Call it detective’s intuition or just the paranoid imaginings of a cemetery tour guide who deals with murder and mayhem far too often. I reached for my cell, not sure who I was going to call, but certain I wasn’t going to wait a second longer to shout for help.
Before I could, the door to the half bath just off the kitchen swung open and Ella shuffled out.
At least I thought it was Ella.
I did a double take, used to seeing my closing-in-onsixty, slightly plump boss in flowy skirts, matching tops, and sparkling beads. She also favored practical, clunky Earth Shoes, and an understated, spiky do that showed off both her red-tinted hair and the dangling earrings she loved to wear.
This creature had to be her evil twin.
She was as short as Ella, all right, and probably just as plump, too, though it was hard to tell considering she was wearing shapeless flannel lounge pants that looked like they’d been slept in and a ratty sweatshirt with a drawing of a knight on it right under the words shaker heights high school raiders. There was a smudge of spaghetti sauce across his helmet. One of the bad body double’s shoes was an untied sneaker. The other was a fuzzy bunny slipper.

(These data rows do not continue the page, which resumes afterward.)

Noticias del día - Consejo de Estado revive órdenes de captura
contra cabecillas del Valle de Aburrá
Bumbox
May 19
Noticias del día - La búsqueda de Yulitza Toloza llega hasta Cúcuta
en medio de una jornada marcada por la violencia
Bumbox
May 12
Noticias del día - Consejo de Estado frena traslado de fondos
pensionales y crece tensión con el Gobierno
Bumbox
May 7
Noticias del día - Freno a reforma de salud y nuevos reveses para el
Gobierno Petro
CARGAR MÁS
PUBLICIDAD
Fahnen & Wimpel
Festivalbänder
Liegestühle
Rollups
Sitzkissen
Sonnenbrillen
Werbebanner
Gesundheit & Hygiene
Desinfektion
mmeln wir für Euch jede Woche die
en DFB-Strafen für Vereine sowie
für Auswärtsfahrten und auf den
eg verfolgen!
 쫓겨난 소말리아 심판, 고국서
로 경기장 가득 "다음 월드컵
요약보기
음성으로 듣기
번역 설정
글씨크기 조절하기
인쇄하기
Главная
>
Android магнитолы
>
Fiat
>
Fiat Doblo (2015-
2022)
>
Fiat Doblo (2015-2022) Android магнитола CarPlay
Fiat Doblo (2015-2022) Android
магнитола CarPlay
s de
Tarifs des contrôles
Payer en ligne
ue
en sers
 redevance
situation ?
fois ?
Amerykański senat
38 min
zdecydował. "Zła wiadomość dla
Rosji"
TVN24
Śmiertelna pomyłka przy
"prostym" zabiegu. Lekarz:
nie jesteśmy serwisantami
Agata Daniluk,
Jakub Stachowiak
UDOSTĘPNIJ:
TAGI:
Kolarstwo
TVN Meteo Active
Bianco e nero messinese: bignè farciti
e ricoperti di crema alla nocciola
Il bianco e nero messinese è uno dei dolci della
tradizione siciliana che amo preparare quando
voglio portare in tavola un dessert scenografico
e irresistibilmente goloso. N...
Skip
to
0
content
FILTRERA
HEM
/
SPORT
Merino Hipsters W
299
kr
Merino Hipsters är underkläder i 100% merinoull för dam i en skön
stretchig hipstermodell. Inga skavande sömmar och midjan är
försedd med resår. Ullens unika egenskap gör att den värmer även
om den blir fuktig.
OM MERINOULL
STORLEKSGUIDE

Her hair was flat and uncombed, and there were smudges of sleeplessness under her eyes. She stopped outside the bathroom door, took one look at me, and burst into tears.
“Oh, Pepper,” she whimpered in a very Ella way. “I’m so happy to see you!”
Call me crazy. This did not look like happy to me. I told Ella so, and approached carefully. Middle-aged woman gone mad. It was not a pretty sight.